Il dipinto è caratterizzato da uno sfondo scuro, in stile caravaggesco, così come quella luce radente e la posizione del corpo di Marat sembrano imitare la Deposizione di Caravaggio (custodita presso la Pinacoteca Vaticana). Ma c’è anche un altro riferimento artistico ben leggibile, quel braccio compresso sul bordo sembra proprio quello del Gesù della Pietà di Michelangelo Buonarroti (presso la Basilica di San Pietro, Roma).
L’arma è ancora ben visibile sul pavimento e fa da contrappunto alla penna di piuma d’oca ancora sollevata. La cassetta di legno, che indica anche il grado di povertà in cui il medico versava in conseguenza della sua generosità, riporta la dedica dell’amico pittore.
“Non eravamo abbastanza virtuosi per essere repubblicani”
Sono anni turbolenti, in cui le parti moderate della rivoluzione (i realisti) si scagliano contro le parti estremiste (i sanculotti), Robespierre ne fa le spese e anche David viene incarcerato. Ma in molti si mobilitano in sua difesa, persino la moglie Charlotte, che lo risposa nel 1796.

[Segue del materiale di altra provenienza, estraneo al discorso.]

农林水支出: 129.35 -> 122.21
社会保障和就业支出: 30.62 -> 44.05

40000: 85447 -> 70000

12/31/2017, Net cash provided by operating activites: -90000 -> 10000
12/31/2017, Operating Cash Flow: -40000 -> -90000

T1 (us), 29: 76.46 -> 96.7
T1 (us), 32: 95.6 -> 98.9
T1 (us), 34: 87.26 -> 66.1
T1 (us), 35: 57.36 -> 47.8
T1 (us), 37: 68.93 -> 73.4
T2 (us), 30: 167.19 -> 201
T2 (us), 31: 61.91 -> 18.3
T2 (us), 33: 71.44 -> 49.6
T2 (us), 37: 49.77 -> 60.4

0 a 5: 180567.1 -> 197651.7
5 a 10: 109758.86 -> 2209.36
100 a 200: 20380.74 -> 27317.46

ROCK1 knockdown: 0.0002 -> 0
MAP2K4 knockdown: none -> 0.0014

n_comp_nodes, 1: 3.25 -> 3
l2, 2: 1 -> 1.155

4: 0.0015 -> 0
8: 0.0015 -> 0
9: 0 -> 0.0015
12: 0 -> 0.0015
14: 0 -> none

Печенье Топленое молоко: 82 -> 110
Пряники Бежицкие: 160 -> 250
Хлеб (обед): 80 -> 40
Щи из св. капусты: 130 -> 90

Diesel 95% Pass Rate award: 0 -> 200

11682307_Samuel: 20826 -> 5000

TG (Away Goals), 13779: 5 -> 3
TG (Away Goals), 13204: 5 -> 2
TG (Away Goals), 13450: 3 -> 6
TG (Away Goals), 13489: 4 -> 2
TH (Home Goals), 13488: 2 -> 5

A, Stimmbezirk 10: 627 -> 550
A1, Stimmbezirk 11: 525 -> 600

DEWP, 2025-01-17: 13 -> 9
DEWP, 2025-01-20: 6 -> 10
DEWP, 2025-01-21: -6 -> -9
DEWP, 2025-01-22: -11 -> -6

A riportare la pace e la moderazione in terra di Francia penserà Napoleone, con un colpo di Stato così commentato da David: «Avevo sempre pensato che noi non eravamo abbastanza virtuosi per essere repubblicani». Da allora si schiera con il generale francese e diventerà anche uno dei suoi artisti preferiti. Tuttavia, rifiuterà l’incarico ufficiale di pittore di governo.
Il triste esilio in Svizzera e in Olanda
Dopo il clamoroso ventennio napoleonico, David ha parecchie difficoltà a farsi accettare dal nuovo governo per il suo passato da rivoluzionario prima e da bonapartista poi, perciò è costretto ad emigrare in Svizzera.
Nonostante la sua veneranda età è un artista in continua produzione, ma i continui viaggi ne minacciano la salute, finché nel novembre 1824 non viene investito da una carrozza a Bruxelles (allora appartenente all’Olanda).
L’anno successivo è colpito da una paralisi alle mani e, un mese dopo, muore, nel dicembre del 1825.
Il suo cuore viene tumulato a Parigi, mentre la sua tomba si trova al cimitero di Père Lachaise, insieme alla moglie Charlotte, che lo raggiungerà qualche mese dopo.